NEW YORK ( TheStreet) -- John Millman, the president and CEO of Sterling National Bank, says he expects "continued double digit growth in both loans and deposits during 2012."
|Sterling National Bank president and CEO John Millman|
Sterling Bancorp on Monday reported first-quarter net income available to common shareholders of $4.6 million, or 15 cents a share, compared to $5.3 million, or 17 cents a share in the fourth quarter, and $3.3 million, or 12 cents a share, during the first quarter of 2011. Earnings declined sequentially because the company made a $2 million provision for income taxes during the first quarter, after reporting an $864,000 tax benefit in the fourth quarter.

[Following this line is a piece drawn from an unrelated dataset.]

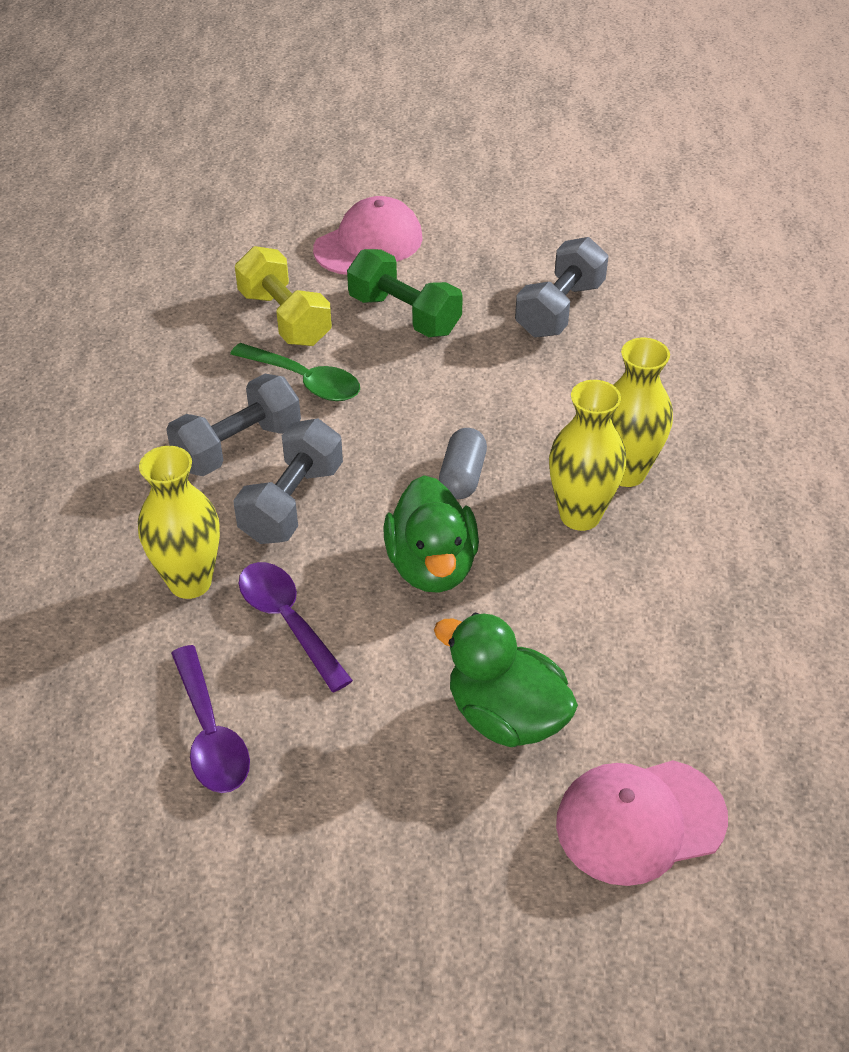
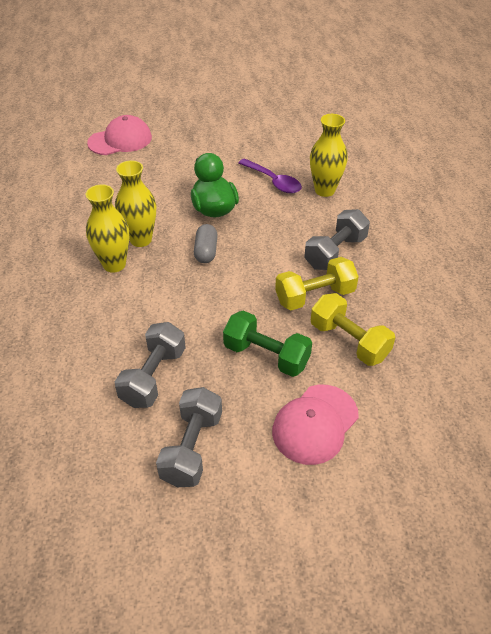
camera: 170 degrees right, 0 degrees up
(211, 734) = (288, 145): purple spoon -> none
(292, 502) = (292, 228): grey dumbbell -> grey dumbbell (192, 448)
(305, 381) = (315, 296): green spoon -> yellow dumbbell
(506, 715) = (172, 162): green duck -> none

The company's total portfolio loans grew 13% year-over-year, to $1.45 billion, with "a robust pipeline" of loans-in-process as of March 31, and with a loans-to-deposits ratio at a low 73.1%.Total deposits increased 15% year-over-year to $2.0 billion as of March 31, with coveted noninterest-bearing demand deposits increasing 45% year-over-year, to $815.5 million. Sterling's net interest margin -- the difference between a bank's average yield on loans and investments and its average cost for deposits and wholesale borrowings -- was 4.07% during the first quarter, improving from 3.77% in the fourth quarter, and 3.84% a year earlier, as a result of the company's "successful strategy of redeploying assets from the investment portfolio into loans," according to Sterling Bancorp CEO Louis Cappelli. According to HighlineFI, Sterling Bancorp's first-quarter return on average assets was 0.74%, and the first-quarter return on average equity was 8.25%. In an interview with TheStreet on Friday, Millman said "we feel really good about 2012," expressing confidence in Sterling's unfolding growth story, as well as in a continued economic recovery in the bank's New York market footprint. TheStreet: How is Sterling National Bank achieving the loan growth? John Milman: We're in a dynamite banking market -- the best in the world. Everyone wants to be in New York City. You have the greatest concentration of small and midsized companies here. We have had a very consistent strategy through good times and bad, focusing on privately owned entrepreneurial businesses. The money center banks can't focus on this kind of smaller company, because it takes so many five-million borrowers to move the needle for a trillion dollar institution.